# WHAT THE TASK REQUIRES
Retype each line of the entries below character for character, leaving the pictures out of your answer.

** Start PROVIDED ENTRIES **

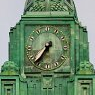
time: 7:36
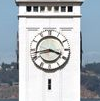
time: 3:43
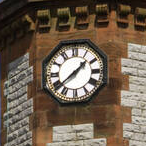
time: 1:38
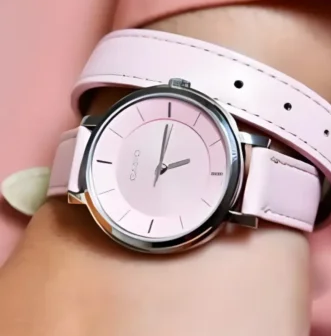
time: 2:00
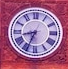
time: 8:34
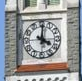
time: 4:00
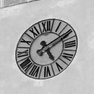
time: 5:09
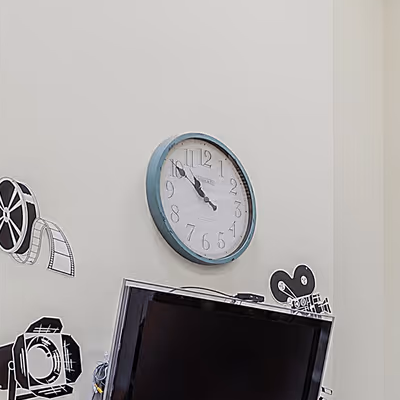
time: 9:50
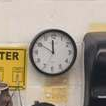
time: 11:50
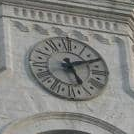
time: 5:11
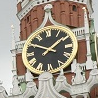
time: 1:49
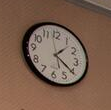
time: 1:20
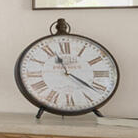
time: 11:21
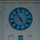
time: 4:54
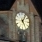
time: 5:05
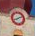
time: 8:11
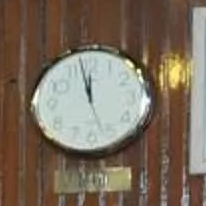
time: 11:57
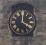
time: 4:00
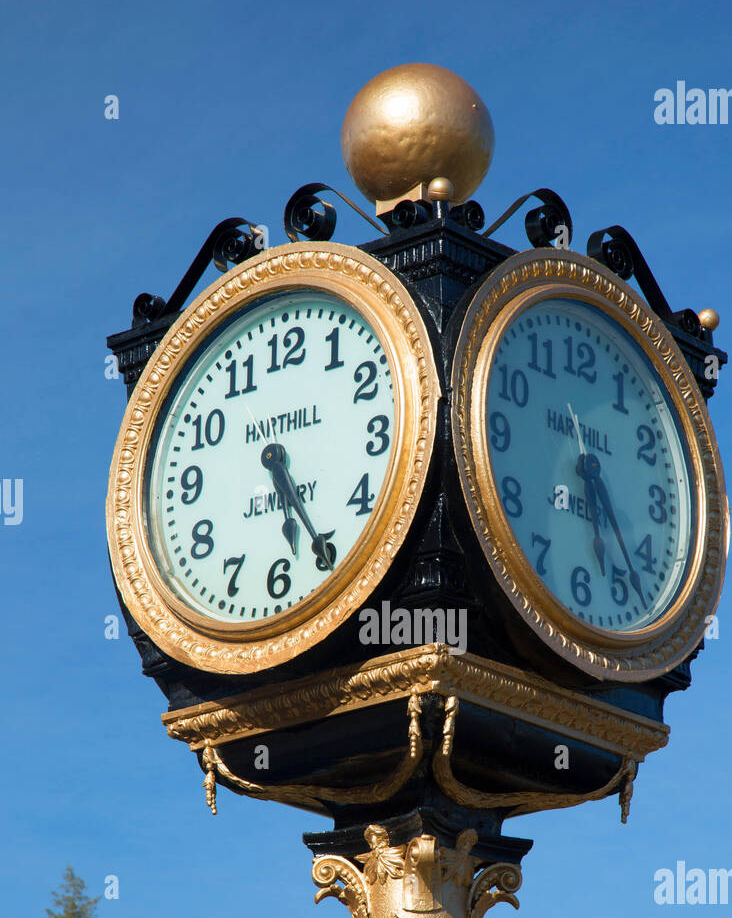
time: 5:24
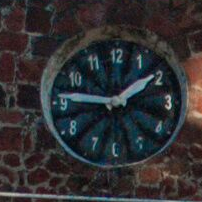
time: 1:46
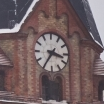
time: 3:35
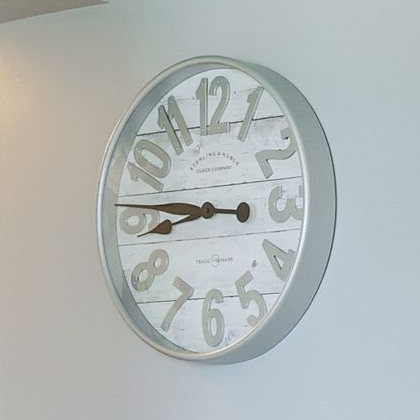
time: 8:46
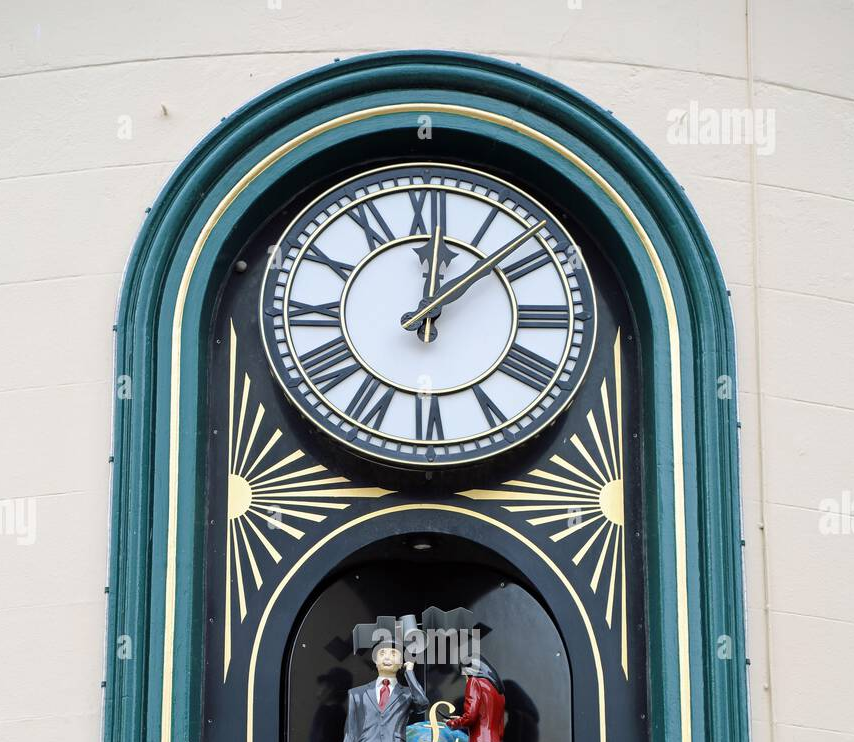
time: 12:08
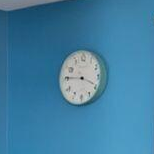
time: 3:45
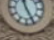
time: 11:25
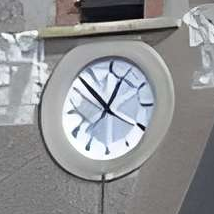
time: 12:52
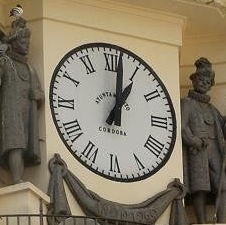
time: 1:01
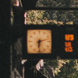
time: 6:12
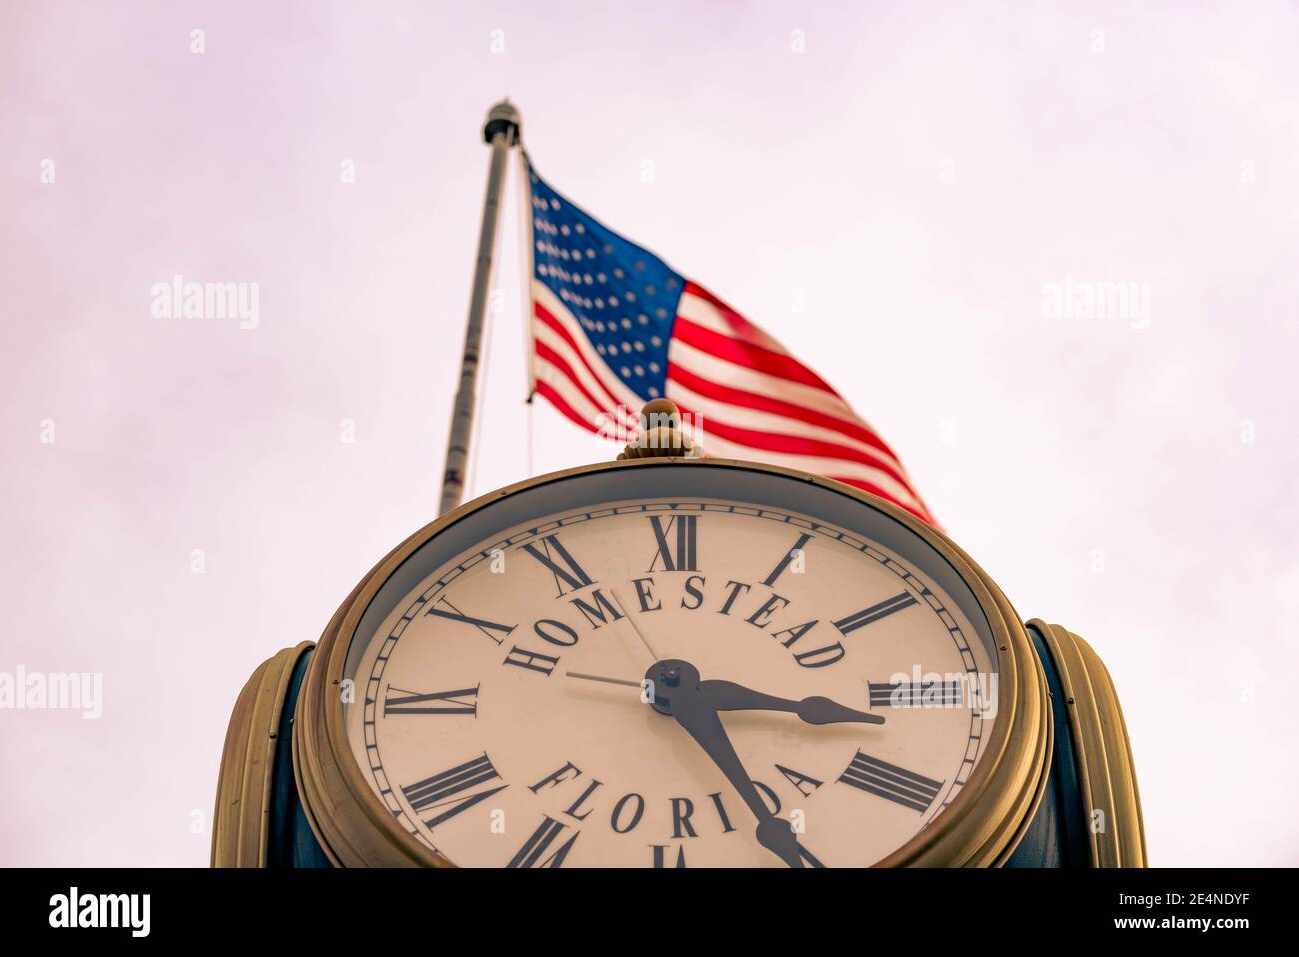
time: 3:25
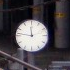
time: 11:46
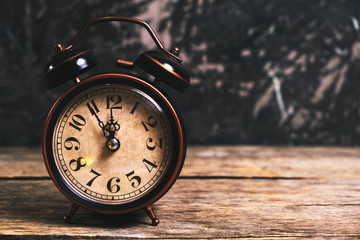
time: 11:54
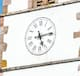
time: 5:13
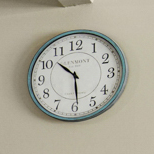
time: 10:29
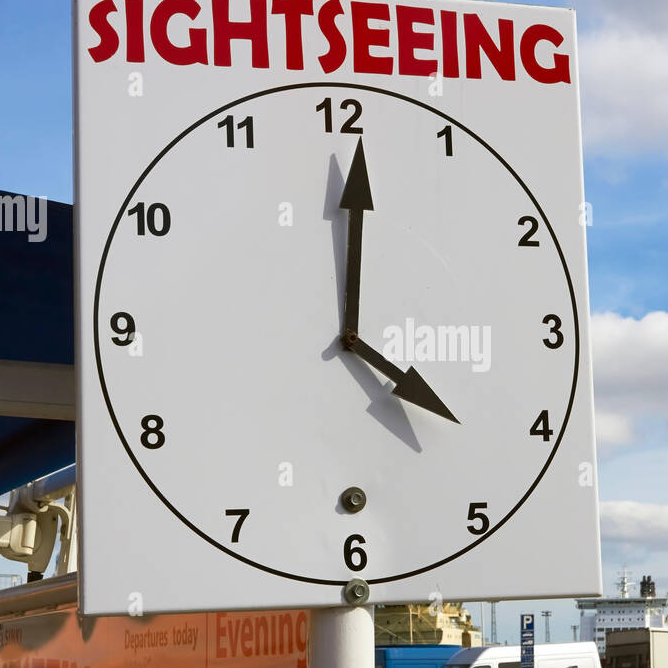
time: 4:00
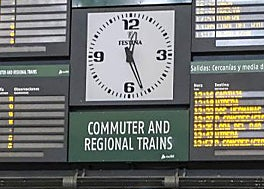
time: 12:26
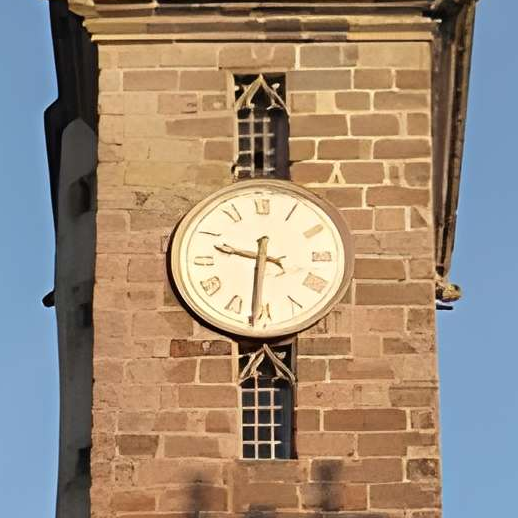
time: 9:31
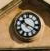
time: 10:19
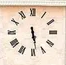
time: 5:28
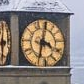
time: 3:32
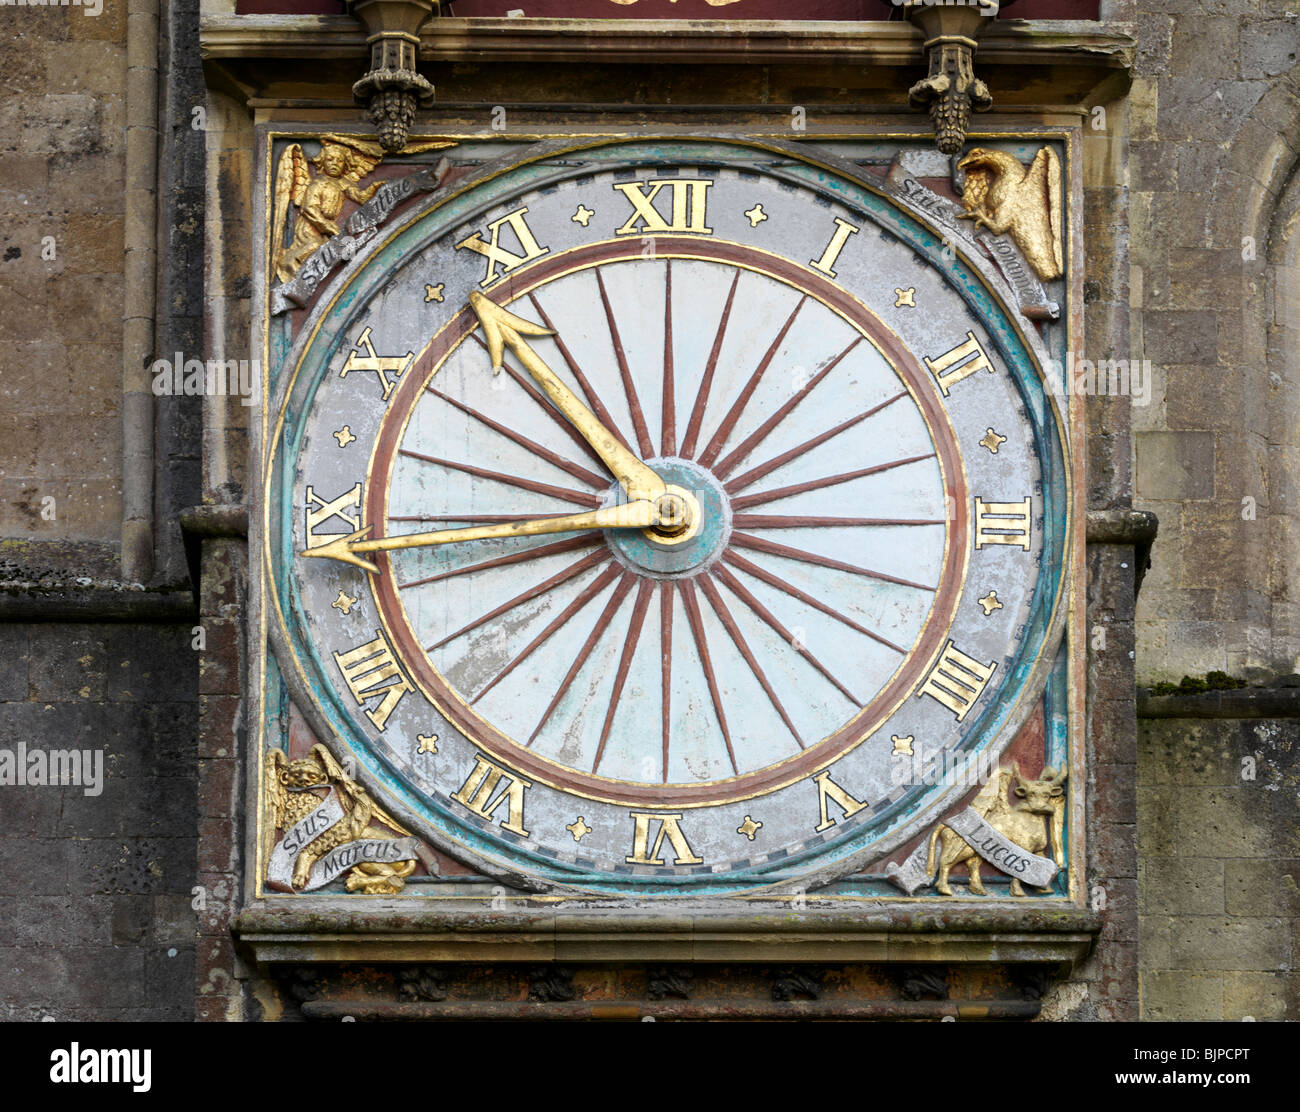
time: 8:53
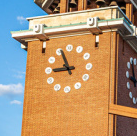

** End PROVIDED ENTRIES **

# ANSWER
time: 7:36
time: 3:43
time: 1:38
time: 2:00
time: 8:34
time: 4:00
time: 5:09
time: 9:50
time: 11:50
time: 5:11
time: 1:49
time: 1:20
time: 11:21
time: 4:54
time: 5:05
time: 8:11
time: 11:57
time: 4:00
time: 5:24
time: 1:46
time: 3:35
time: 8:46
time: 12:08
time: 3:45
time: 11:25
time: 12:52
time: 1:01
time: 6:12
time: 3:25
time: 11:46
time: 11:54
time: 5:13
time: 10:29
time: 4:00
time: 12:26
time: 9:31
time: 10:19
time: 5:28
time: 3:32
time: 8:53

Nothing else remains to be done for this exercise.